Em decorrência desses objetivos modernizantes, “receitas de bolo” semelhantes foram estabelecidas, principalmente pelas Agências Internacionais Contemporâneas (Banco Mundial, Fundo Monetário Internacional), para todos os países que quisessem se desenvolver efetivamente. Eles atingiriam, por meio de processos quase homogêneos, o desenvolvimento pleno inevitável, mesmo que em diferentes velocidades – como uma “escada rolante” sempre ascendendo.

Países mais atrasados, portanto, poderiam pegar um “atalho” e realizar processos de “clonagem”, aproveitando-se dos conhecimentos produzidos anteriormente para seu próprio desenvolvimento, como a China parece fazer atualmente.

FMI + Banco Mundial = Centenas ricos, bilhões pobres (Reprodução/New Zimbabwe)
FMI + Banco Mundial = Centenas ricos, bilhões pobres (Reprodução/New Zimbabwe)

Limites ao desenvolvimento

Embora esses modelos homogêneos e inevitáveis de desenvolvimento tenham sido aplicados no passado e continuem sendo aplicados no mundo contemporâneo, eles parecem não funcionar adequadamente, uma vez que tradição e modernidade se encontram em inúmeras mesclas nas sociedades do mundo, o que demonstra a complexidade do tema.

Primeiramente, as características históricas de cada país são muito singulares, assim, é quase impossível imaginar que um único modelo cumpriria o objetivo de desenvolver todos os países.

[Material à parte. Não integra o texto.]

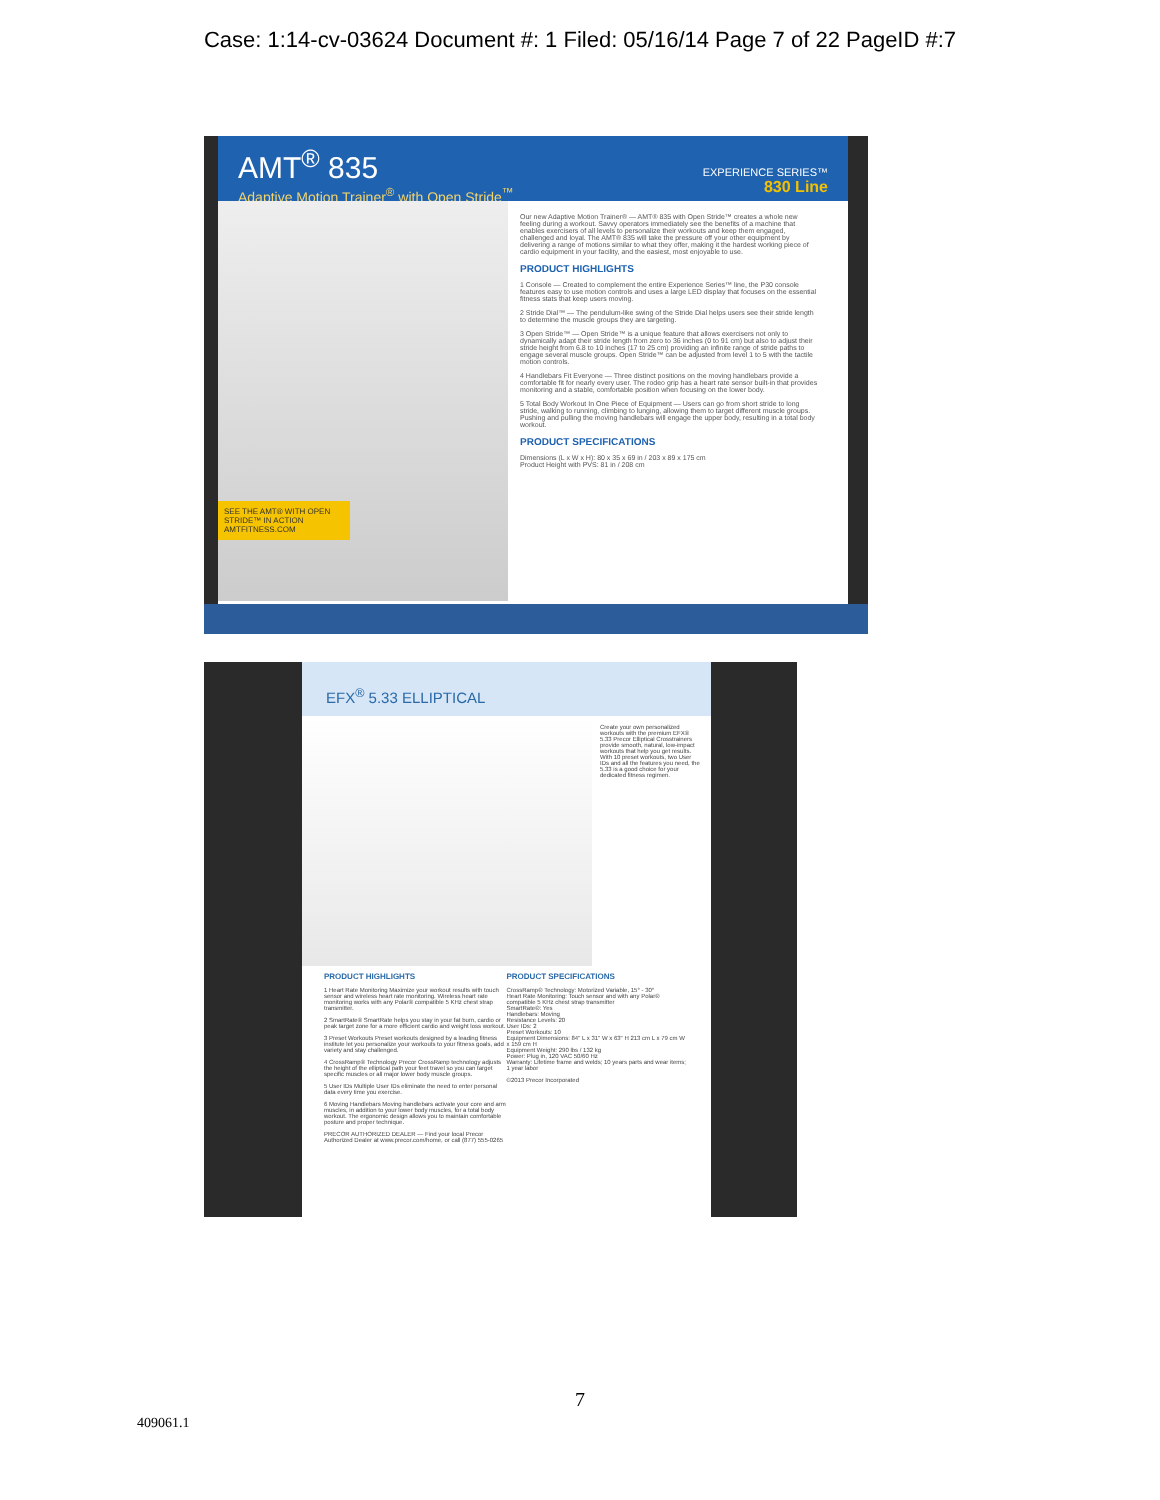Case: 1:14-cv-03624 Document #: 1 Filed: 05/16/14 Page 7 of 22 PageID #:7
AMT<sup>®</sup> 835
Adaptive Motion Trainer<sup>®</sup> with Open Stride<sup>™</sup>
EXPERIENCE SERIES™
830 Line
SEE THE AMT® WITH OPEN STRIDE™ IN ACTION AMTFITNESS.COM
Our new Adaptive Motion Trainer® — AMT® 835 with Open Stride™ creates a whole new feeling during a workout. Savvy operators immediately see the benefits of a machine that enables exercisers of all levels to personalize their workouts and keep them engaged, challenged and loyal. The AMT® 835 will take the pressure off your other equipment by delivering a range of motions similar to what they offer, making it the hardest working piece of cardio equipment in your facility, and the easiest, most enjoyable to use.
PRODUCT HIGHLIGHTS
1 Console — Created to complement the entire Experience Series™ line, the P30 console features easy to use motion controls and uses a large LED display that focuses on the essential fitness stats that keep users moving.
2 Stride Dial™ — The pendulum-like swing of the Stride Dial helps users see their stride length to determine the muscle groups they are targeting.
3 Open Stride™ — Open Stride™ is a unique feature that allows exercisers not only to dynamically adapt their stride length from zero to 36 inches (0 to 91 cm) but also to adjust their stride height from 6.8 to 10 inches (17 to 25 cm) providing an infinite range of stride paths to engage several muscle groups. Open Stride™ can be adjusted from level 1 to 5 with the tactile motion controls.
4 Handlebars Fit Everyone — Three distinct positions on the moving handlebars provide a comfortable fit for nearly every user. The rodeo grip has a heart rate sensor built-in that provides monitoring and a stable, comfortable position when focusing on the lower body.
5 Total Body Workout In One Piece of Equipment — Users can go from short stride to long stride, walking to running, climbing to lunging, allowing them to target different muscle groups. Pushing and pulling the moving handlebars will engage the upper body, resulting in a total body workout.
PRODUCT SPECIFICATIONS
Dimensions (L x W x H): 80 x 35 x 69 in / 203 x 89 x 175 cm
Product Height with PVS: 81 in / 208 cm
EFX<sup>®</sup> 5.33 ELLIPTICAL
Create your own personalized workouts with the premium EFX® 5.33 Precor Elliptical Crosstrainers provide smooth, natural, low-impact workouts that help you get results. With 10 preset workouts, two User IDs and all the features you need, the 5.33 is a good choice for your dedicated fitness regimen.
PRODUCT HIGHLIGHTS
1 Heart Rate Monitoring Maximize your workout results with touch sensor and wireless heart rate monitoring. Wireless heart rate monitoring works with any Polar® compatible 5 KHz chest strap transmitter.
2 SmartRate® SmartRate helps you stay in your fat burn, cardio or peak target zone for a more efficient cardio and weight loss workout.
3 Preset Workouts Preset workouts designed by a leading fitness institute let you personalize your workouts to your fitness goals, add variety and stay challenged.
4 CrossRamp® Technology Precor CrossRamp technology adjusts the height of the elliptical path your feet travel so you can target specific muscles or all major lower body muscle groups.
5 User IDs Multiple User IDs eliminate the need to enter personal data every time you exercise.
6 Moving Handlebars Moving handlebars activate your core and arm muscles, in addition to your lower body muscles, for a total body workout. The ergonomic design allows you to maintain comfortable posture and proper technique.
PRECOR AUTHORIZED DEALER — Find your local Precor Authorized Dealer at www.precor.com/home, or call (877) 555-0265
PRODUCT SPECIFICATIONS
CrossRamp® Technology: Motorized Variable, 15° - 30°
Heart Rate Monitoring: Touch sensor and with any Polar® compatible 5 KHz chest strap transmitter
SmartRate®: Yes
Handlebars: Moving
Resistance Levels: 20
User IDs: 2
Preset Workouts: 10
Equipment Dimensions: 84" L x 31" W x 63" H 213 cm L x 79 cm W x 159 cm H
Equipment Weight: 290 lbs / 132 kg
Power: Plug in, 120 VAC 50/60 Hz
Warranty: Lifetime frame and welds; 10 years parts and wear items; 1 year labor
©2013 Precor Incorporated
7
409061.1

Além disso, os próprios limites materiais e ambientais de crescimento – recursos limitados – não possibilitam o desenvolvimento linear e eterno dos PIB’s mundiais. As diferenças culturais também podem exercer grande influência nos modelos adotados, uma vez que cada povo tem a sua própria utopia desenvolvimentista.

Entretanto, as influências externas para impulsionar ou impedir o desenvolvimento de países ou regiões do mundo não podem ser desprezadas tampouco. No livro Chutando a Escada: a estratégia do desenvolvimento em perspectiva histórica, de Ha-Joon Chang, o autor afirma que, durante toda a história, os países desenvolvidos forçaram os países em desenvolvimento a adotarem as chamadas “boas políticas e boas instituições” – atualmente, liberalização econômica e financeira, desregulamentações e privatizações em massa -, as quais promoveriam o desenvolvimento econômico.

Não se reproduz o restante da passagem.